After your form is in and your fee is paid, sit back, take a deep breath, and pat yourself on the back. Your LLC is on its way to foreign qualification, and you’re embarking on another chapter in the life of your business.

New Mexico Secretary of State Contact Information

Address:
325 Don Gaspar, Suite 300
Santa Fe, NM 87501
Hours of Operation:
8:00 AM – 5:00 PM
Monday through Friday
Toll Free Telephone:
1-800-477-3632
Website:
https://www.sos.nm.gov/

Name Requirements to Remember

As you’re gathering your information, organizing your forms, and making sure your filing is in order, you’ll want to also confirm the details of your business name’s compliance with state requirements. In New Mexico, your LLC name must:

  • Use a term that identifies its business type, like “limited liability company,” “limited company,” “L.L.C.,” “LLC,” “L.C.,” or “LC”
  • Be available and distinguishable from every registered and reserved business name on record with the Secretary of State. Perform a New Mexico LLC name search to make sure.
  • You can also reserve your New Mexico business name if you’re not quite ready to foreign qualify your LLC.

Frequently Asked Questions

  • We think you should foreign qualify your LLC before you begin conducting business in a new state. If you don’t, your business could be subject to a broad range of fines and penalties for operating an LLC in a jurisdiction where you don’t have permission to do so.

  • While New Mexico accepts online submissions for domestic LLC formations, it only has a mail option for foreign qualifications. Therefore, you’ll typically need to wait roughly two to three weeks for New Mexico to process your foreign LLC filing.

  • Chances are, you’ll require at least one license or permit to operate your LLC in compliance with New Mexico state law. For more information, we recommend the state’s Regulation and Licensing Department.

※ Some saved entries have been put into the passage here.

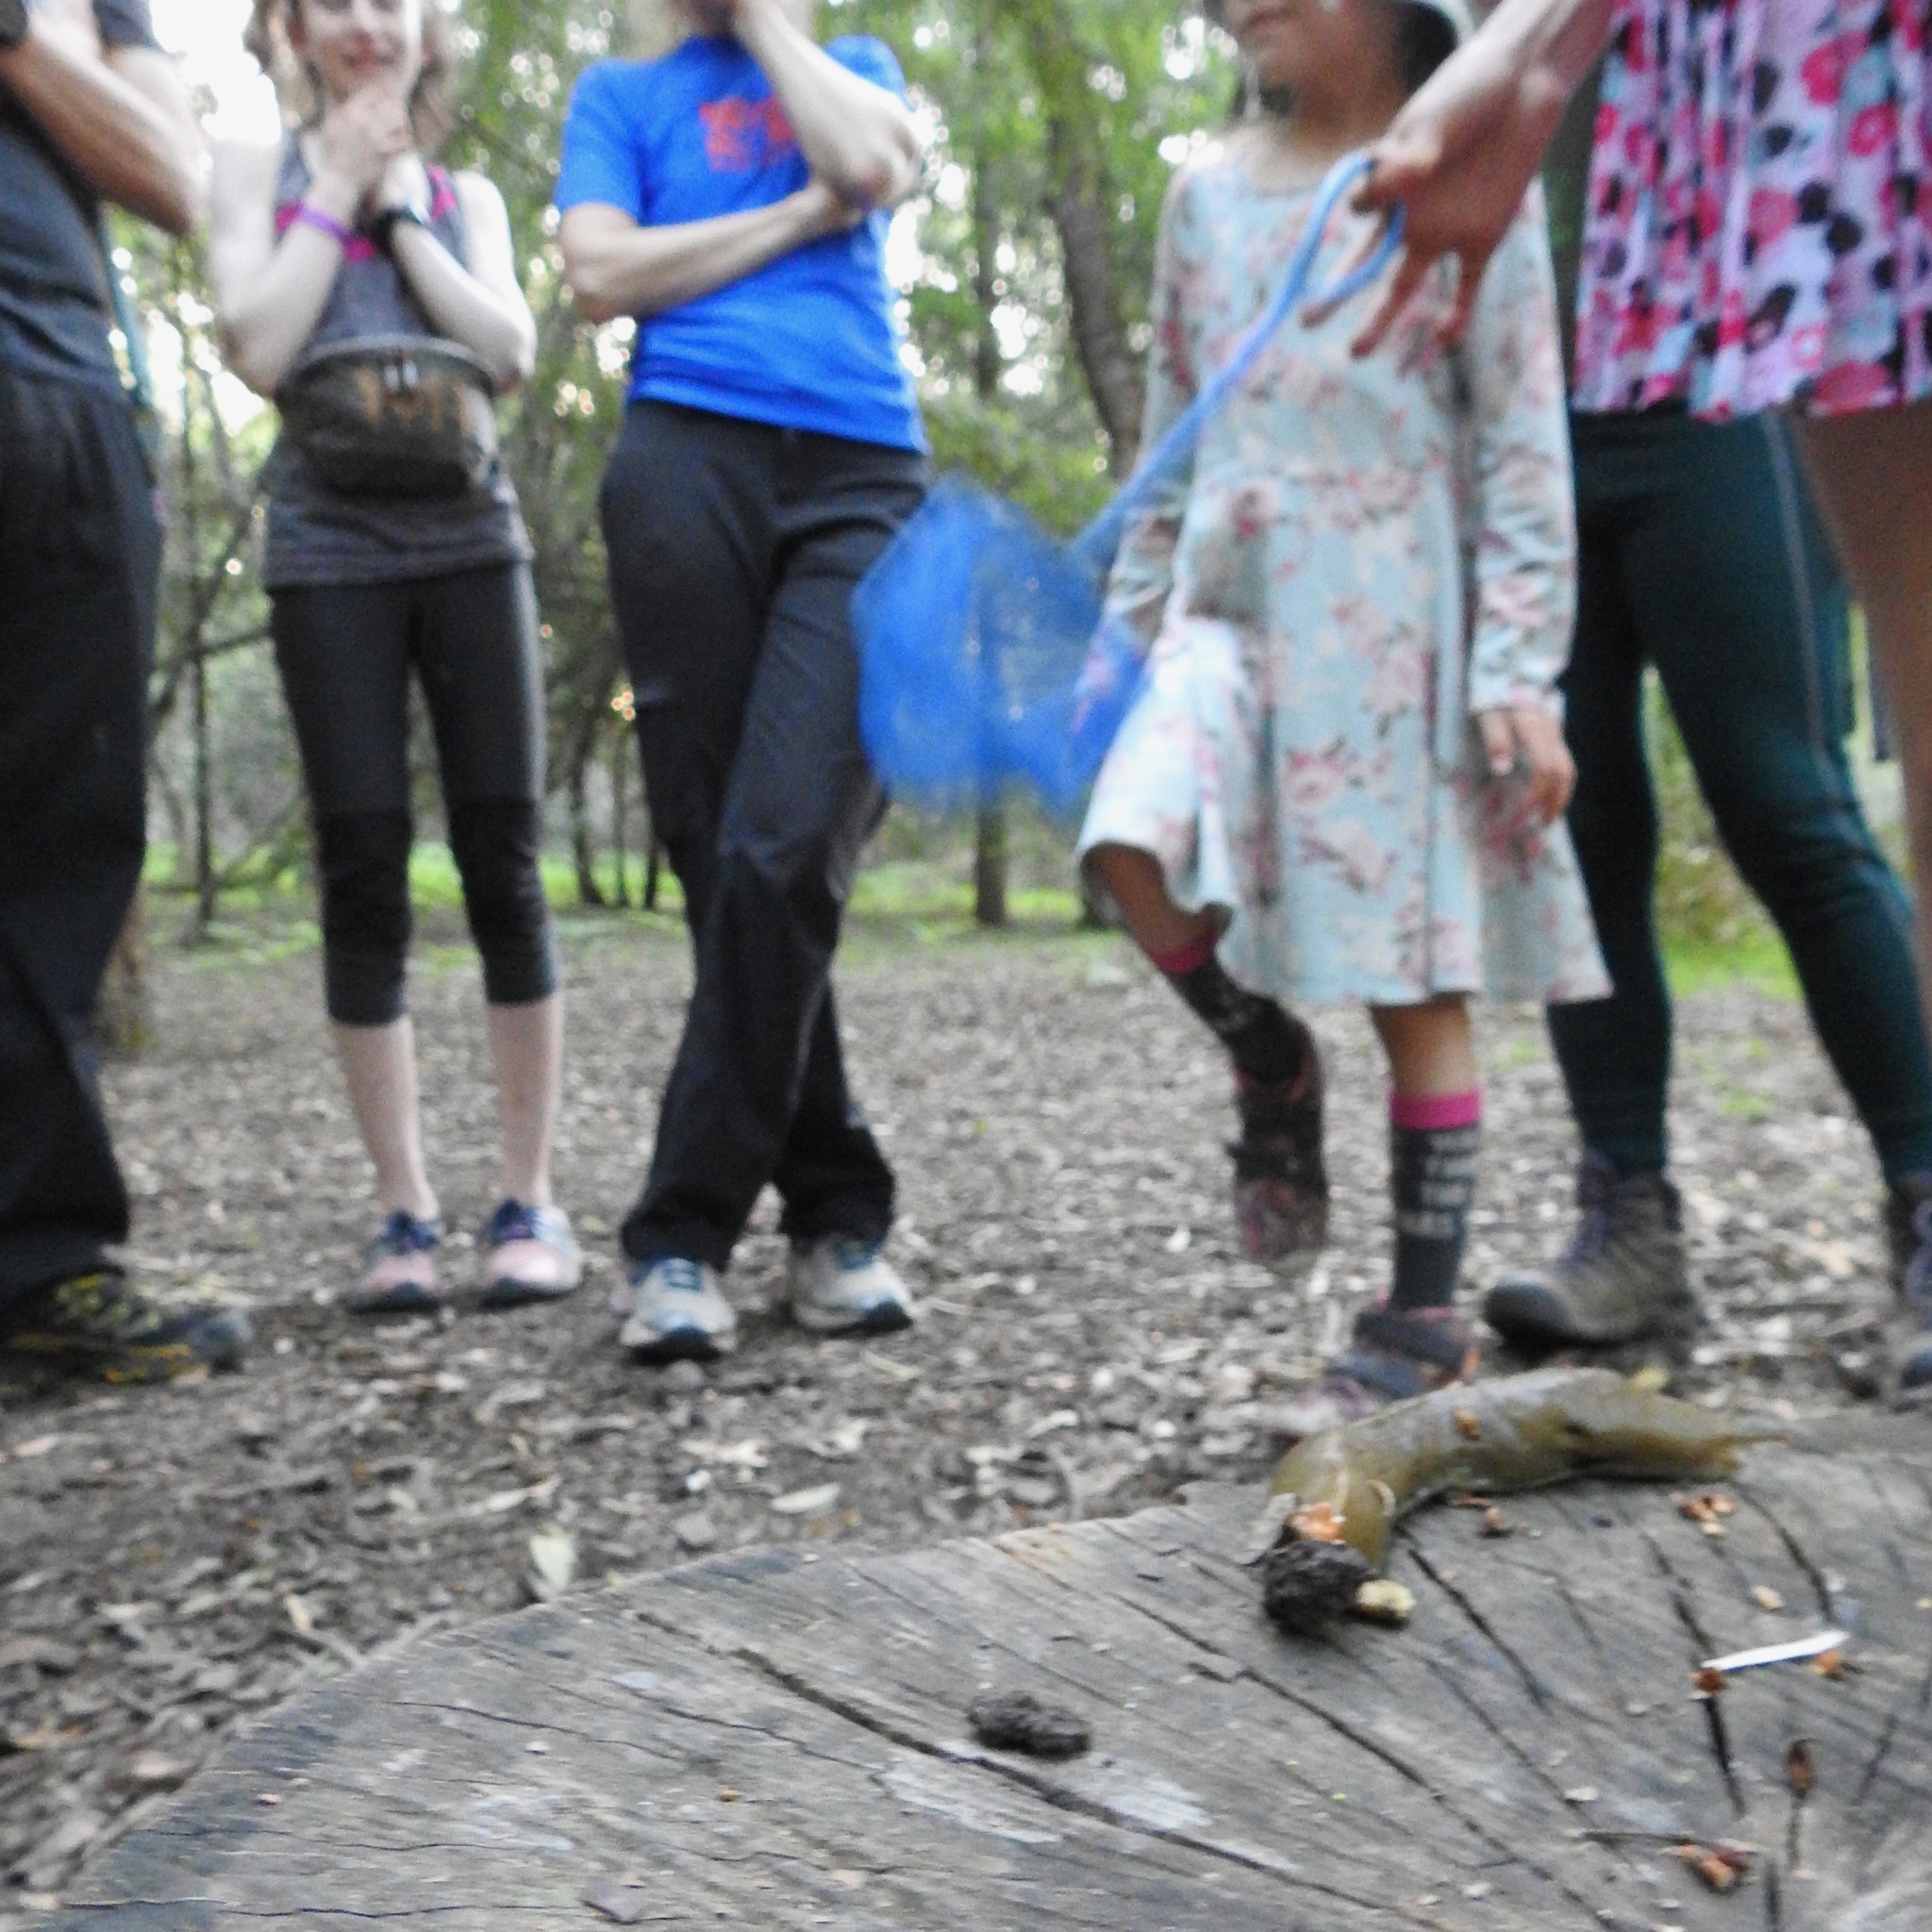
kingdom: Animalia
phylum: Mollusca
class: Gastropoda
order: Stylommatophora
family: Ariolimacidae
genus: Ariolimax
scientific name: Ariolimax buttoni
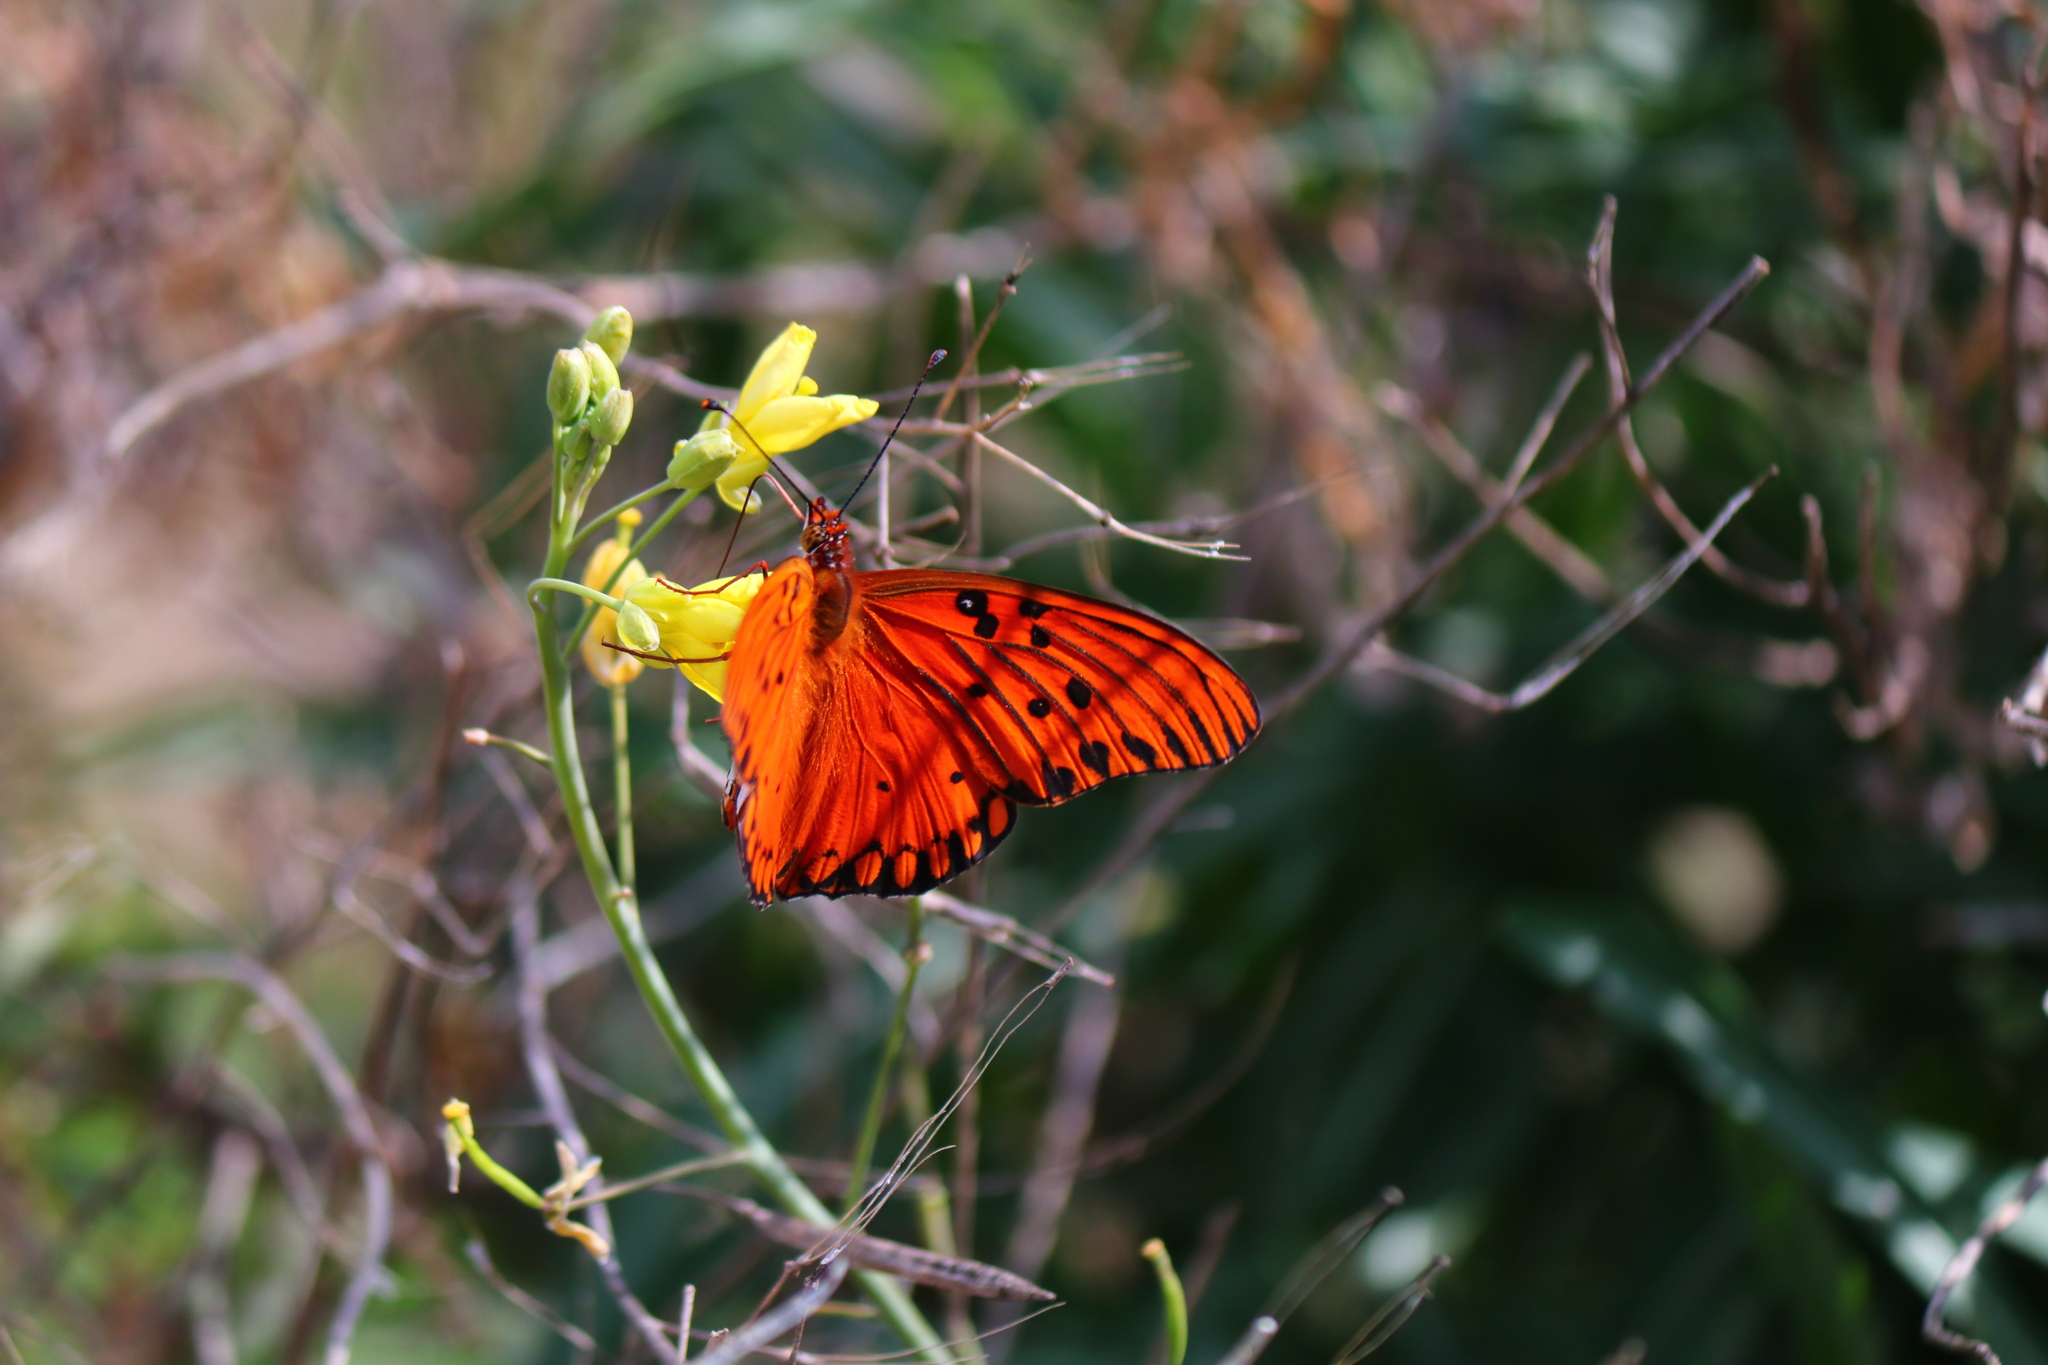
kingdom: Animalia
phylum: Arthropoda
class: Insecta
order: Lepidoptera
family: Nymphalidae
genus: Dione
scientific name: Dione vanillae
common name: Gulf fritillary
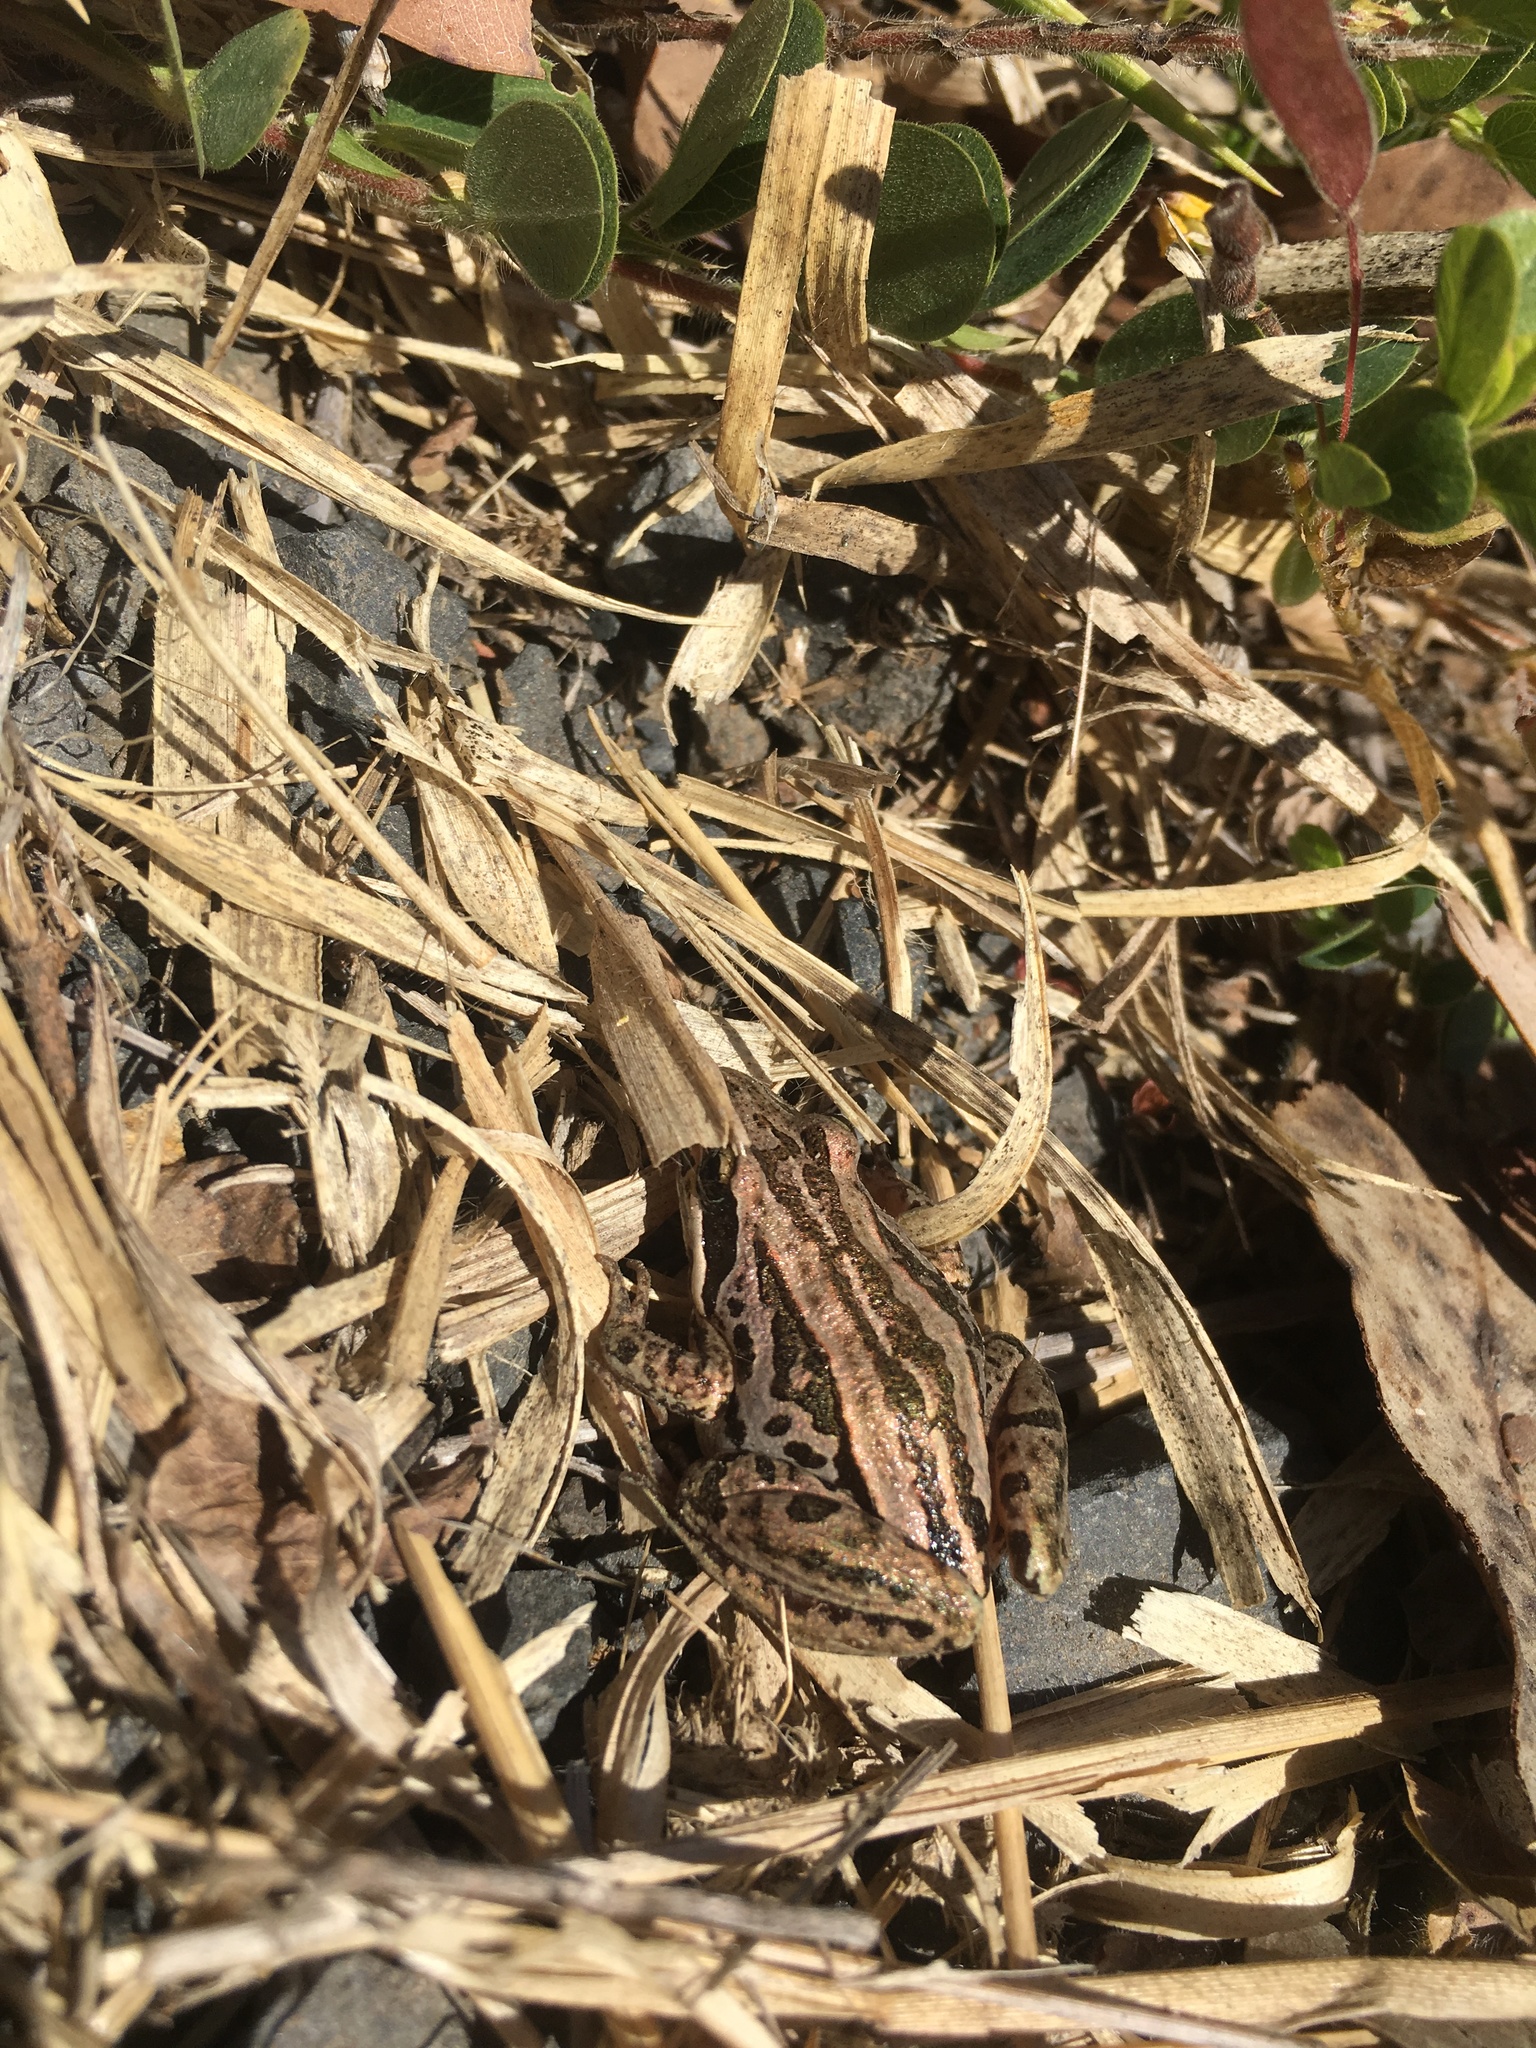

  • While most LLCs do need to file annual reports in each state where they foreign qualify, that is not the case in this state because New Mexico LLC annual reports are not required, whether your LLC is domestic or foreign.

  • The overall costs of operating a New Mexico LLC can vary considerably based on the specifics of your business. However, we created a helpful guide to help you identify and plan for every expense your LLC will face in this state.

  • The answer to this question lies in your personal preferences, but we can give some general pointers. An attorney will cost the most by a mile, but also provides expertise you won’t find with the other options. The DIY route is free of charge but can require quite a bit of legwork and provides no peace of mind that the process is being completed correctly.

    Using an LLC service means your business will be foreign qualified by professionals who know what they’re doing, while also costing significantly less than a lawyer. This “best of both worlds” attribute is what makes LLC services our preferred option.

  • Using an online LLC service removes much of the hassle from the foreign qualification process. With these services, all you need to do is provide them with the name, location, and industry your business operates in, along with some info about yourself and your registered agent.

    The service then registers your Certificate of Authority (or similarly named document) with the state to qualify your LLC to do business there.

Disclaimer: The content on this page is for information purposes only and does not constitute legal, tax, or accounting advice. If you have specific questions about any of these topics, seek the counsel of a licensed professional.